VORLIEGENDER TEXT:
«Ein Katholik ist kein Satellit»

Vor gut fünf Monaten begann Bischof Peter Bürcher seinen Dienst als Apostolischer Administrator der Diözese Chur. Im Interview mit der SKZ zog er eine kurze Zwischenbilanz.

Mgr Peter Bürcher (Jg. 1945) wurde 1971 zum Priester und 1994 zum Bischof geweiht. Von 1994 bis 2007 war er Weihbischof von Lausanne, Genf und Freiburg und von 2007 bis 2015 Bischof von Reykjavik. Am 20. Mai 2019 ernannte ihn der Papst zum Apostolischen Administrator «sede vacante et ad nutum Sanctae Sedis» der Diözese Chur. Weiter ist Bürcher Mitglied der Kongregation für orientalische Kirchen. (Bild: SBK)

ZUGEWIESENE AUFGABE A: Gib aus der Auflistung die Zeilen von der Zeile mit "# 0.8.5 - Bugfix Release" bis zur Zeile mit "# 0.8.4 - Maintenance Release" unverändert wieder, beide Zeilen eingeschlossen.
Der Text und die Auflistung stammen aus unterschiedlichen Quellen.

ANGEZEIGTE AUFLISTUNG:
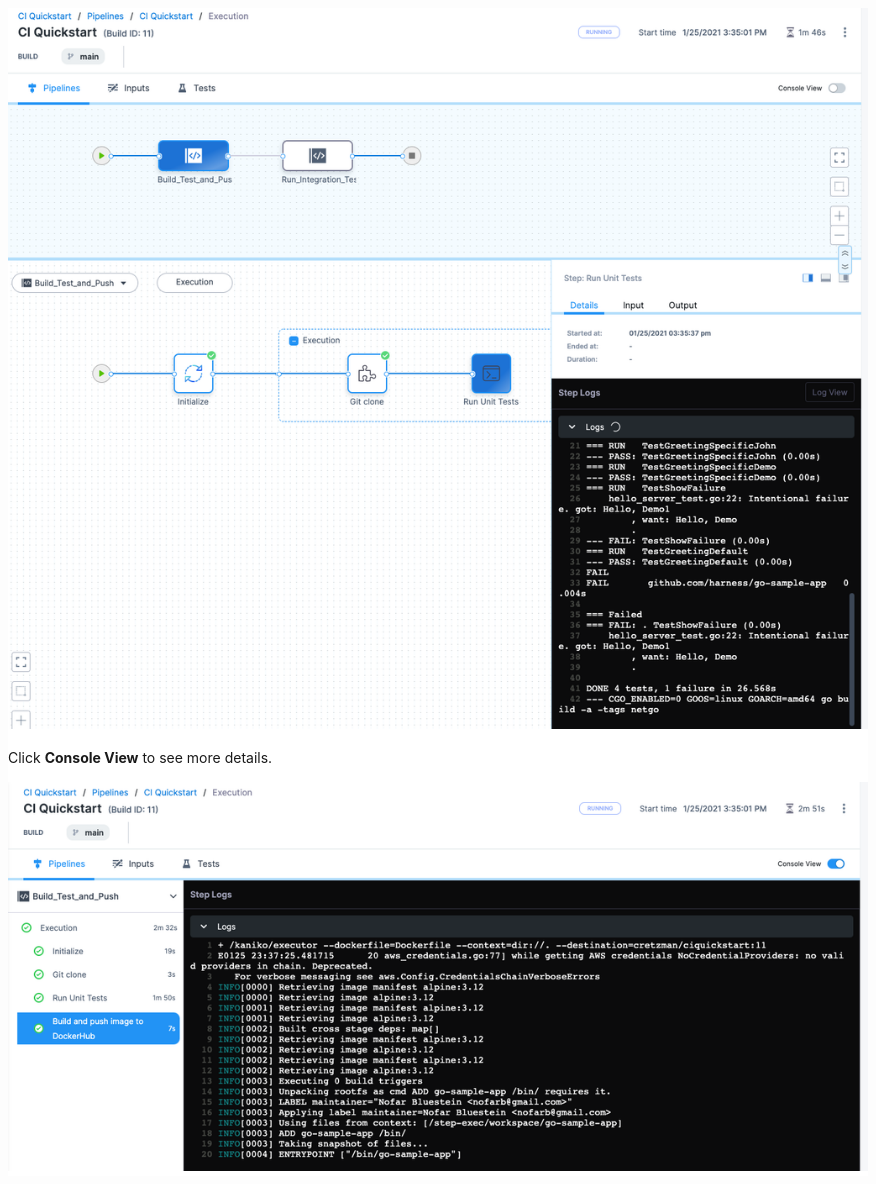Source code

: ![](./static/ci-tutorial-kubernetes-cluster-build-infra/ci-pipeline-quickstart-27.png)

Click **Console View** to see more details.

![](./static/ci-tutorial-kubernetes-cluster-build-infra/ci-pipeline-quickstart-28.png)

--

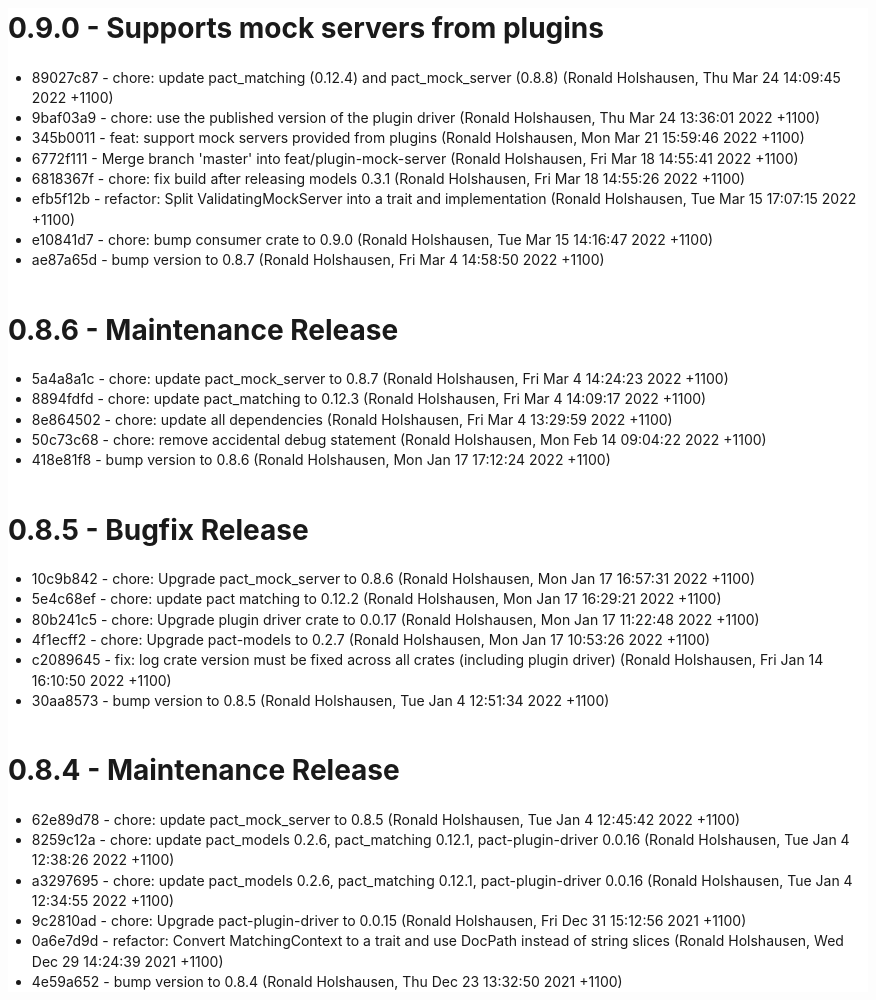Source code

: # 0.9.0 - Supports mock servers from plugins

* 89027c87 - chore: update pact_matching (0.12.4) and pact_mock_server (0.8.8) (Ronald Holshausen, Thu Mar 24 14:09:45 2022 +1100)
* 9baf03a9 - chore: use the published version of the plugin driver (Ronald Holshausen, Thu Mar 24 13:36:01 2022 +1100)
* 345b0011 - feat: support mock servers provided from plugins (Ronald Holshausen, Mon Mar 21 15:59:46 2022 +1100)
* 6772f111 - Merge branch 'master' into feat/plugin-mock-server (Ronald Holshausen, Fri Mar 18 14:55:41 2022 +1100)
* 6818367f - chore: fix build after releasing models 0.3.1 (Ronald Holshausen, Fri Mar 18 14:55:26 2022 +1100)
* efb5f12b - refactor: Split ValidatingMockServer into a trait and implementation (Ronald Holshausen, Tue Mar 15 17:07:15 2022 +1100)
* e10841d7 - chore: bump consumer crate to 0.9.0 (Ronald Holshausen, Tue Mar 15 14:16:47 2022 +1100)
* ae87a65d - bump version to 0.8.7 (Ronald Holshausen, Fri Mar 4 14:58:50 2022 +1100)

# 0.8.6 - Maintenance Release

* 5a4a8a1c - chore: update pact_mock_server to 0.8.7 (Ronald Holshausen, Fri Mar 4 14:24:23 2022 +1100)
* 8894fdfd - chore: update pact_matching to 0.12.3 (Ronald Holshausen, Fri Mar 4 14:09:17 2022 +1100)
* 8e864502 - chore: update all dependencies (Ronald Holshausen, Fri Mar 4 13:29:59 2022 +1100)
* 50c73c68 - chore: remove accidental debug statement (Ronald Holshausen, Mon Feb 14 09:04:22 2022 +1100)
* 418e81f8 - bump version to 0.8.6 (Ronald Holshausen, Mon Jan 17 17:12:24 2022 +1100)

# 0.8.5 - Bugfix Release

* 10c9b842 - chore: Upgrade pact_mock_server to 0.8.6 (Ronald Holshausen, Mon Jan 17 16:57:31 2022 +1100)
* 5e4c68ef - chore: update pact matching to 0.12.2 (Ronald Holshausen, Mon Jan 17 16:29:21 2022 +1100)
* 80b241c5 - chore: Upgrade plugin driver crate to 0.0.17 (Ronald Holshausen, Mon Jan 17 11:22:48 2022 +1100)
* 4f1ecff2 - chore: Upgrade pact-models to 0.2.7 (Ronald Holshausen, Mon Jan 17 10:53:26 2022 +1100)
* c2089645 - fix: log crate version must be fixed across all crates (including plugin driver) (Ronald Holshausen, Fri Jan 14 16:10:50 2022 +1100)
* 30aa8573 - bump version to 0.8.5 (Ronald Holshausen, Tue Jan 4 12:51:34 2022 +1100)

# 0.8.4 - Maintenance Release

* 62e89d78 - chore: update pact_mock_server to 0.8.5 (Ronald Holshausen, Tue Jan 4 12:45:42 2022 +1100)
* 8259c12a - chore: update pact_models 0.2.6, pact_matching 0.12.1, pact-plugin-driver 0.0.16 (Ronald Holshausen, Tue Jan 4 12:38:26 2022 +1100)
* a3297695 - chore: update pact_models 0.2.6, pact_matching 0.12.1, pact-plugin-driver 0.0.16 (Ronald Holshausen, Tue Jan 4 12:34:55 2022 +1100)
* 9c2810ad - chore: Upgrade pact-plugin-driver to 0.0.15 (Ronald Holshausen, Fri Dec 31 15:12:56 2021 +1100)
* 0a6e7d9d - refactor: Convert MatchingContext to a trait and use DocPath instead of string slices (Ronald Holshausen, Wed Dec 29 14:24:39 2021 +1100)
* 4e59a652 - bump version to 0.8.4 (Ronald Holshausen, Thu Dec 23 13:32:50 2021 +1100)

ZUGEWIESENE AUFGABE B: Übernimm aus dem Text über Bischof Peter Bürcher wortgetreu den Abschnitt von "Vor gut fünf" bis "eine kurze Zwischenbilanz.".

SCHRIFTLICHE ANTWORT A:
# 0.8.5 - Bugfix Release

* 10c9b842 - chore: Upgrade pact_mock_server to 0.8.6 (Ronald Holshausen, Mon Jan 17 16:57:31 2022 +1100)
* 5e4c68ef - chore: update pact matching to 0.12.2 (Ronald Holshausen, Mon Jan 17 16:29:21 2022 +1100)
* 80b241c5 - chore: Upgrade plugin driver crate to 0.0.17 (Ronald Holshausen, Mon Jan 17 11:22:48 2022 +1100)
* 4f1ecff2 - chore: Upgrade pact-models to 0.2.7 (Ronald Holshausen, Mon Jan 17 10:53:26 2022 +1100)
* c2089645 - fix: log crate version must be fixed across all crates (including plugin driver) (Ronald Holshausen, Fri Jan 14 16:10:50 2022 +1100)
* 30aa8573 - bump version to 0.8.5 (Ronald Holshausen, Tue Jan 4 12:51:34 2022 +1100)

# 0.8.4 - Maintenance Release

SCHRIFTLICHE ANTWORT B:
Vor gut fünf Monaten begann Bischof Peter Bürcher seinen Dienst als Apostolischer Administrator der Diözese Chur. Im Interview mit der SKZ zog er eine kurze Zwischenbilanz.